Management of severe respiratory disease in pregnant women during the current pandemic is complex. If prone positioning is performed correctly, taking into account the pregnant anatomy and physiology, pregnancy should not be a contraindication to this potentially beneficial therapy. Delivery should be considered as a component of the management of refractory hypoxemic respiratory failure or worsening critical illness in pregnant women, especially if they are at 32 weeks of gestation or more. However, as in all cases of critical illness during pregnancy, including moderate or severe ARDS in the setting of COVID-19, maternal care and delivery decisions are best individualized after multidisciplinary discussion with the critical care, obstetrics or maternal–fetal medicine, and anesthesiology teams.

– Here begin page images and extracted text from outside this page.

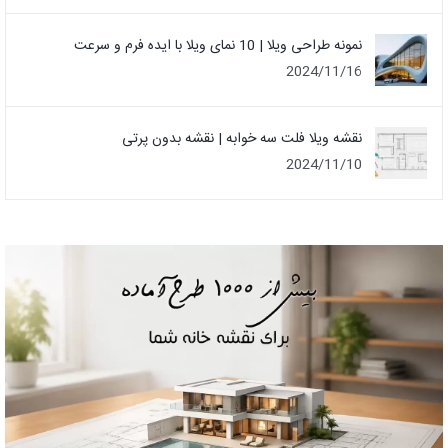
نمونه طراحی ویلا | 10 نمای ویلا با ایده فرم و سرعت
2024/11/16
نقشه ویلا فلت سه خوابه | نقشه بدون پرتی
2024/11/10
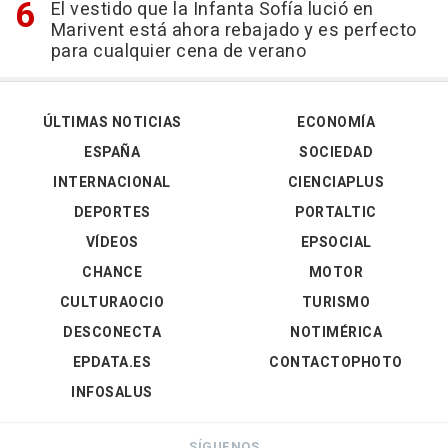
El vestido que la Infanta Sofía lució en
Marivent está ahora rebajado y es perfecto
para cualquier cena de verano
ÚLTIMAS NOTICIAS
ECONOMÍA
ESPAÑA
SOCIEDAD
INTERNACIONAL
CIENCIAPLUS
DEPORTES
PORTALTIC
VÍDEOS
EPSOCIAL
CHANCE
MOTOR
CULTURAOCIO
TURISMO
DESCONECTA
NOTIMÉRICA
EPDATA.ES
CONTACTOPHOTO
INFOSALUS
SÍGUENOS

1. Guntupalli KK, Karnad DR, Hall N, Bandi V, Belfort M. Critical illness in pregnancy: part II: common medical conditions complicating pregnancy and puerperium. Chest 2015;148:1333–45.
2. Guérin C, Reignier J, Richard JC, Beuret P, Gacouin A, Boulain T, et al. Prone positioning in severe acute respiratory distress syndrome. N Engl J Med 2013;368:2159–68.
3. Samanta S, Samanta S, Wig J, Baronia AK. How safe is the prone position in acute respiratory distress syndrome at late pregnancy? Am J Emerg Med 2014;32:687.e1–3.
4. Schnettler WT, Ahwel YA, Suhag A. Severe ARDS in COVID-19-infected pregnancy: obstetric and intensive care considerations. Am J Obstet Gynecol MFM 2020 Apr 14 [Epub ahead of print].
5. Bikash RR, Trikha A. Prone position ventilation in pregnancy: concerns and evidence. J Obst Anaesth Crit Care 2018;8:7–9.